Nabız bir bedenin canlılığı açısından en önemli veridir. Eğer nabız varsa beden yaşıyor ve yaşama ihtimali var demektir. Çıkmamış candan ümit kesilmez sözü esasen bu bakış açısıyla ortaya çıkar. Ayrıca nabız zayıfladığı gibi bazen de çok hızlanır. Yükselen nabız o bedenin içerisindeki hareketlilik ve metabolizma hakkında da fikir verir. Kalp atışının hızına oranla ortaya çıkan nabzın sürekli ve çok yüksek hızda olması bir süre sonra bazı yan etkiler gösterir. Bunlardan en önemlileri kalp krizi ve felç gibi istenmeyen rahatsızlıklardır.
Sağlık bülteni tadındaki girizgahımızdan sonra sözü asıl konuya getirmenin vakti gelmiştir. Ülkemizde uzun süredir siyasetin nabzı normal seyrin çok üzerinde seyrediyor. Bu yüzden ülkemiz maalesef zaten yüksek tansiyona yakalanmış durumda. Fakat bu nabzın daha da yükselmesi kimi krizlerin ya da istenmeyen başkaca sonuçların doğmasına sebebiyet verebilir. Bu nedenle uzun süredir olası damar tıkanıklıklarının önüne geçebilmek adına memleketin bazı sosyal konularında operasyonel hamleler yapmak gereği doğuyor. Esasen en büyük potansiyel sıkıntılarımızdan biri olan sosyal barış ve sosyal adaletin sağlanması için muhalefetin, iktidardan çok daha büyük gayretler içerisinde olduğunu gözlemlemekteyiz.

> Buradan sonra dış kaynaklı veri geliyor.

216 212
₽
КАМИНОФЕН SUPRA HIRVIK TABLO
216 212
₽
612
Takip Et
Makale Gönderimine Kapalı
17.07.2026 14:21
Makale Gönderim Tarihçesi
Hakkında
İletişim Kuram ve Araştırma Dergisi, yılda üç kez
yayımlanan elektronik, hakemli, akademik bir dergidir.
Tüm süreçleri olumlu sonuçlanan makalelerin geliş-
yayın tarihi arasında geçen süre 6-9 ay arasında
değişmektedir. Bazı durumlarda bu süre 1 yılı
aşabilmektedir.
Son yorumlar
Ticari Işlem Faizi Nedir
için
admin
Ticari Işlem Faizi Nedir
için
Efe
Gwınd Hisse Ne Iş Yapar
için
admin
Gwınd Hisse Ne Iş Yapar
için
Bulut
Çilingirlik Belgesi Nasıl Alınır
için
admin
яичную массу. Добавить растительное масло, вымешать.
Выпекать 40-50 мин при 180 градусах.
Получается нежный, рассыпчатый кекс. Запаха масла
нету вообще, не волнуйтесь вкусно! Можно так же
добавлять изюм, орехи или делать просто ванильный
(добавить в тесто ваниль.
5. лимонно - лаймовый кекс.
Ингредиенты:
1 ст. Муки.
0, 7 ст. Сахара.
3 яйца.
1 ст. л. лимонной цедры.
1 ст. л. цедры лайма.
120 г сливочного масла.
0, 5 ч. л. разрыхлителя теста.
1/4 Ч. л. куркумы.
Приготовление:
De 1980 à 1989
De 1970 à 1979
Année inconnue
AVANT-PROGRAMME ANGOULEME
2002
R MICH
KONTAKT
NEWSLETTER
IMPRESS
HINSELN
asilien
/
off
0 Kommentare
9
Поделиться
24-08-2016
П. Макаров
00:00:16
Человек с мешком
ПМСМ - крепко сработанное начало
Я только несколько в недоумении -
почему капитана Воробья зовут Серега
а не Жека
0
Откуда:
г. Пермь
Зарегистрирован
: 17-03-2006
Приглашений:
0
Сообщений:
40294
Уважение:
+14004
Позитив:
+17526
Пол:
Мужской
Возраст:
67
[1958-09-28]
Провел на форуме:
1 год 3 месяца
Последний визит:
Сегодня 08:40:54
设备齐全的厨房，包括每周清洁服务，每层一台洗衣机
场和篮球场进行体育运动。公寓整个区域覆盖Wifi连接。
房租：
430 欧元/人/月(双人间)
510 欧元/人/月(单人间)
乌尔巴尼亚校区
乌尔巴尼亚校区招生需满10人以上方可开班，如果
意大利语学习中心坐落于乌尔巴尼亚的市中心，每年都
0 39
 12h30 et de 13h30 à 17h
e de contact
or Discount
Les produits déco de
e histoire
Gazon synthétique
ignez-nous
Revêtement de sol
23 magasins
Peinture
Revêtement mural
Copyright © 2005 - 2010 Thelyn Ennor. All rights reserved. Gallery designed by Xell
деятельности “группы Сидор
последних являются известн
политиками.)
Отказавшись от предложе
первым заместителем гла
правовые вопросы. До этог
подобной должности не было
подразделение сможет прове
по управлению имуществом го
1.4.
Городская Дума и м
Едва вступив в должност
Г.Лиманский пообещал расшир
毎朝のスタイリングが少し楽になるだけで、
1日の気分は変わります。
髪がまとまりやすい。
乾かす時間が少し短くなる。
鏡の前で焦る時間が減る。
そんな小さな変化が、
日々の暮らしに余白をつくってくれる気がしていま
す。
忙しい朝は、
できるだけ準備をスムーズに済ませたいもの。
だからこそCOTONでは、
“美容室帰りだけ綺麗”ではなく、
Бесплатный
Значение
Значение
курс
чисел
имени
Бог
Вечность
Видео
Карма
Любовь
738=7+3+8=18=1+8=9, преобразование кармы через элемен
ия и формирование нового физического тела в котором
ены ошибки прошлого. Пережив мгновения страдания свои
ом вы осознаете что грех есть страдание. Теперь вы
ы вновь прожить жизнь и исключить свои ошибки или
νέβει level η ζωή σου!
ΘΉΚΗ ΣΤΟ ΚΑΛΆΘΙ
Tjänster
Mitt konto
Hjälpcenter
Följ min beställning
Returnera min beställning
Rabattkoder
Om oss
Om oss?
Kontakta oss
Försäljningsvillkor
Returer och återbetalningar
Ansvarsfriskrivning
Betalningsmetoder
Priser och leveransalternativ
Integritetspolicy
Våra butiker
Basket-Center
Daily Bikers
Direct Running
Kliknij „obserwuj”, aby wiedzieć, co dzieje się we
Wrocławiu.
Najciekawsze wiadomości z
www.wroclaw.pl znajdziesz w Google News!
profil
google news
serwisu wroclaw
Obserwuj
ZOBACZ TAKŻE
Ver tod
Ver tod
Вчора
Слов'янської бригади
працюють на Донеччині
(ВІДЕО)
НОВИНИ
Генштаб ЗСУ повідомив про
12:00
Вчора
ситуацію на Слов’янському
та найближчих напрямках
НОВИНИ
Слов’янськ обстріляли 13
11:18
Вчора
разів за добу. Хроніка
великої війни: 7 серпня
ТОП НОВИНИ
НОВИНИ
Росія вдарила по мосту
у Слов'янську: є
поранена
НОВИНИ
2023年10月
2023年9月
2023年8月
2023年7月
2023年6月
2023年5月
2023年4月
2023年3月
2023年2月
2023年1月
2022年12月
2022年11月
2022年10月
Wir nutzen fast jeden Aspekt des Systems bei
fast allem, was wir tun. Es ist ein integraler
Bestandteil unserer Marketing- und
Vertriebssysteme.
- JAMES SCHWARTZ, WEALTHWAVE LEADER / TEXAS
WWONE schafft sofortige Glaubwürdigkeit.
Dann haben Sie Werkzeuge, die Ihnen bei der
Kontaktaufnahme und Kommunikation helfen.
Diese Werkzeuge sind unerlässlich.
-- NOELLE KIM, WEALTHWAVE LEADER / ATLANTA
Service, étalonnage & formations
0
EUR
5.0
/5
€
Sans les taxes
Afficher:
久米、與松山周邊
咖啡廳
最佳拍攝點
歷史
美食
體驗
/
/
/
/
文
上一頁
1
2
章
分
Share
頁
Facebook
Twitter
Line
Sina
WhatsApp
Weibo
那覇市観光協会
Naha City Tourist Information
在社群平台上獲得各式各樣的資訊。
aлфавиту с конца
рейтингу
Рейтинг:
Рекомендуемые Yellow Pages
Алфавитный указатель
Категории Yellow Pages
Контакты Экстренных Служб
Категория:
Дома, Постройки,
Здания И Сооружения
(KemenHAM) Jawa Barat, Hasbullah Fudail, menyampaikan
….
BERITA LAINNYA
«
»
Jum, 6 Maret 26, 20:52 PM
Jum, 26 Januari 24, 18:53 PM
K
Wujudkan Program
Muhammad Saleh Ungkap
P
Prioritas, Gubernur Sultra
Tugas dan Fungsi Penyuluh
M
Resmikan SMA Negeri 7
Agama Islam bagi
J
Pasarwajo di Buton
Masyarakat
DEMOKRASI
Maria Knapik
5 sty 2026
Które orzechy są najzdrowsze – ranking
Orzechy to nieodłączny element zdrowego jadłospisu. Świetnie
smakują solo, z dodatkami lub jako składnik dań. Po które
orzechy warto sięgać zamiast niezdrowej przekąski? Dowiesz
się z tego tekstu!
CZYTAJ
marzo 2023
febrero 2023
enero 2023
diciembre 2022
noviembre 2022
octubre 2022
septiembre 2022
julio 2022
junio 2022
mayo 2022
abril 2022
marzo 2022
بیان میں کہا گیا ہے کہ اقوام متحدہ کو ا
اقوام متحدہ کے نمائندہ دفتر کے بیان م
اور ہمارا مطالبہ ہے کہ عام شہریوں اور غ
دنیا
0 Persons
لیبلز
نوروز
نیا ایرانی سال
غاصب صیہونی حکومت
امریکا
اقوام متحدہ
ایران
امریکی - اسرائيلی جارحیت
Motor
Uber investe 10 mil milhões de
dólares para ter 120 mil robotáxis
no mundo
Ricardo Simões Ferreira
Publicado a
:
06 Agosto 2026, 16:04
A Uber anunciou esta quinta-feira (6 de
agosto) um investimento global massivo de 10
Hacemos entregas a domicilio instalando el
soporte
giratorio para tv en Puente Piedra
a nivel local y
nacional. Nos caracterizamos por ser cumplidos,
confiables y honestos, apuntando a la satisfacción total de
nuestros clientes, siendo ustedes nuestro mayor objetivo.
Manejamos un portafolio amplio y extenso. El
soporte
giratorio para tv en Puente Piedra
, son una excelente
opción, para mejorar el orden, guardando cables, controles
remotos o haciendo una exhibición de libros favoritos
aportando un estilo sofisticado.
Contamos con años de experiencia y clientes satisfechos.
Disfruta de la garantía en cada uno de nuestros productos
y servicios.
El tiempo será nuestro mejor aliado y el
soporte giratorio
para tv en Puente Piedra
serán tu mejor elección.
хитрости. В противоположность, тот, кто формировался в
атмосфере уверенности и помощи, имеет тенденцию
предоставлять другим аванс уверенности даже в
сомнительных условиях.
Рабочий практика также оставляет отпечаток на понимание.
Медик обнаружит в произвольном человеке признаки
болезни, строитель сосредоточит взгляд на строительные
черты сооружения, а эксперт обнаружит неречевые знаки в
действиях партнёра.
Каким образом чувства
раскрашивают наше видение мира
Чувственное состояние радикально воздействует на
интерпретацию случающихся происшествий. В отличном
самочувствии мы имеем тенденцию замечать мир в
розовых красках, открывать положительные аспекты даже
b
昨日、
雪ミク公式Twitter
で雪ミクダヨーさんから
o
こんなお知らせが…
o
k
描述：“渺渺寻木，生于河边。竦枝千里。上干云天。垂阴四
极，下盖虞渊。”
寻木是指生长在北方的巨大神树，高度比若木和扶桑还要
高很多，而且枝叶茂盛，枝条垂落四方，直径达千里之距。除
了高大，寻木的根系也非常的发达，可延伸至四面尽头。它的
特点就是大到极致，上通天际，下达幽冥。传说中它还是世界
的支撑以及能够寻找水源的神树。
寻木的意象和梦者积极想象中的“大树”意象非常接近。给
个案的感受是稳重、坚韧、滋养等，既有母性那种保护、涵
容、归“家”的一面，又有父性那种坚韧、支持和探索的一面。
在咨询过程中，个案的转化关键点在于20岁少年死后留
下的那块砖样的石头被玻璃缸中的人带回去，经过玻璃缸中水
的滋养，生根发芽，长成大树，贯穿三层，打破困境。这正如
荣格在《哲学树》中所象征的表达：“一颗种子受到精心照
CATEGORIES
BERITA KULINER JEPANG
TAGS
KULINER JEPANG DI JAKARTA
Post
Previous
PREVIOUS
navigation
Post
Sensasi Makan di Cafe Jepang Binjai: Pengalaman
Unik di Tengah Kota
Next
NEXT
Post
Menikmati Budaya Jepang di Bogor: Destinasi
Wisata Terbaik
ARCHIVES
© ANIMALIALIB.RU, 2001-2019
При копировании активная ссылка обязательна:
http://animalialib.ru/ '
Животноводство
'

Muhalefet; toplumun birbirine çok uzak olduğunu varsaydığımız kesimlerini bir araya getirip, ilerde tıkanma ya da pıhtı atma (attırılma) gibi sorunlarla karşılaşma potansiyeli taşıyan alanları olası risklerden koruma ödevini yerine getirmektedir. İktidarda olmadan böylesi bir misyonu üstlenmek üstelik iktidarın bütün bozucu hamlelerine karşı bu konuda ısrarcı olabilmek bir siyasi cenah için kolay iş değildir. Takdir edilesidir.
Nabzın yükselmesi elbette siyaseten birilerinin isteğidir. Bu örnekte iktidar partisi uzun yıllardır çeşitli ayrışma başlıklarında toplumun kamplara bölünmesinden istifade etmiştir. Referandum ısrarı toplumun herhangi bir başlıkta bölünmesinden lehine çıkan sonuçları derleme yeteneğinin bir sonucudur.
Nabzın çok az örnekte doğalında gerildiği ama genellikle suni şekilde birileri tarafından yükseltildiği ülkemizin siyaset arenası, aklı selimin ve mutedil bir havanın hakimiyetinin özlemini çekmektedir.
Özlem duyduğumuz sağlıklı günler için uzun süredir yapılan egzersizlerin faydasını göreceğimizi umuyoruz. Ülkemizi bir canlı nedenine benzettiğimiz bu fikir sunumunda elbette bazı virüslerin yan etkilerine maruz kalma ihtimali de vardır.
Bağışıklığı güçlü kılabilmek için kişisel ihtiraslardan, grup çıkarlarının cezbesinden ve küçük menfaatlerinden çekiminden sıyrılmamız gerekmektedir. Son dönemde karşımıza çıkan ve en fazla aksayan durum bu virüsün bazı anlarda bir histeri nöbeti yaşatmasıdır. Toplumun büyük bölümünün umut bağladığı bu sağlıklı atmosferin devamlılığını durduran kim olursa olsun kriz vesilesi olarak hasta kayıt dosyasına adını yazdıracaktır. Kanuni’nin çok sevdiğim şiirinin en önemli kısmı ise; olmaya devlet cihanda bir nefes sıhhat gibi diyor. Buna kulak asınız.